Chiaramente ci sono dei problemi nell’attuale gestione, ma ripeto, serve una riflessione che non posso fare (per ragioni di spazio) in questo post.
Con le elezioni comunali del 2027 all’orizzonte, diventa inevitabile chiedersi se le scelte attuali rappresentino l’inizio di un progetto di lungo periodo oppure se si tratti di interventi concentrati principalmente nell’ultimo tratto della legislatura.
Questo (penso e spero) sarà oggetto di discussione nel prossimo Consiglio comunale.
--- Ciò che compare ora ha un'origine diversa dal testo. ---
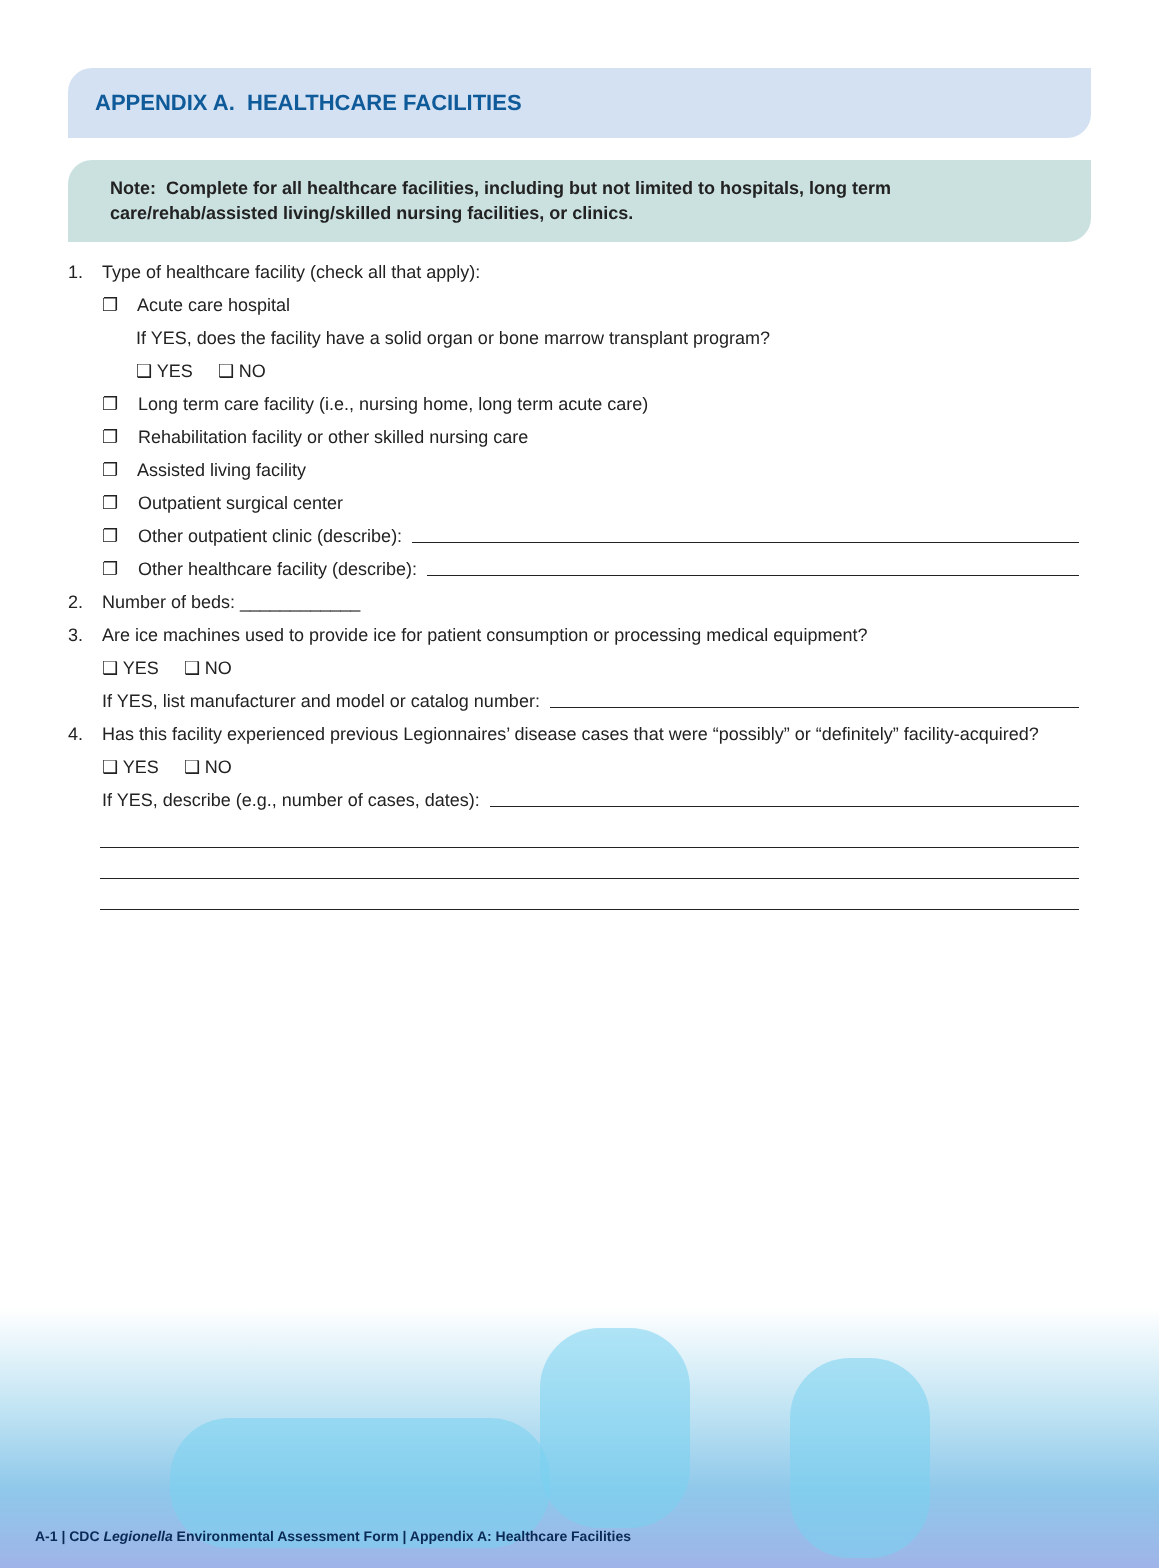APPENDIX A. HEALTHCARE FACILITIES
Note: Complete for all healthcare facilities, including but not limited to hospitals, long term care/rehab/assisted living/skilled nursing facilities, or clinics.
1. Type of healthcare facility (check all that apply):
❐ Acute care hospital
If YES, does the facility have a solid organ or bone marrow transplant program?
❑ YES ❑ NO
❐ Long term care facility (i.e., nursing home, long term acute care)
❐ Rehabilitation facility or other skilled nursing care
❐ Assisted living facility
❐ Outpatient surgical center
❐ Other outpatient clinic (describe):
❐ Other healthcare facility (describe):
2. Number of beds: ____________
3. Are ice machines used to provide ice for patient consumption or processing medical equipment?
❑ YES ❑ NO
If YES, list manufacturer and model or catalog number:
4. Has this facility experienced previous Legionnaires’ disease cases that were “possibly” or “definitely” facility-acquired?
❑ YES ❑ NO
If YES, describe (e.g., number of cases, dates):
A-1 | CDC Legionella Environmental Assessment Form | Appendix A: Healthcare Facilities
Come ho già anticipato all’inizio di questo post, il contenuto di questa analisi è volutamente tecnico. Le riflessioni di carattere più propriamente politico meriteranno uno spazio a parte, perché gli spunti che emergono dalla lettura di questo bilancio sono molti.
Il bilancio di previsione è infatti uno dei momenti più importanti della vita amministrativa di un Comune. Gli argomenti da discutere in Consiglio comunale sono numerosi e, soprattutto quando si tratta di un bilancio triennale arrivato all’ultimo anno della legislatura, assumono inevitabilmente una forte valenza politica.
Proprio da questo bilancio inizierà, nei prossimi mesi, una fase di valutazione più complessiva del lavoro svolto. Ormai manca poco più di un anno alle elezioni amministrative e diventa naturale interrogarsi su quale direzione stia prendendo Pozzo d’Adda.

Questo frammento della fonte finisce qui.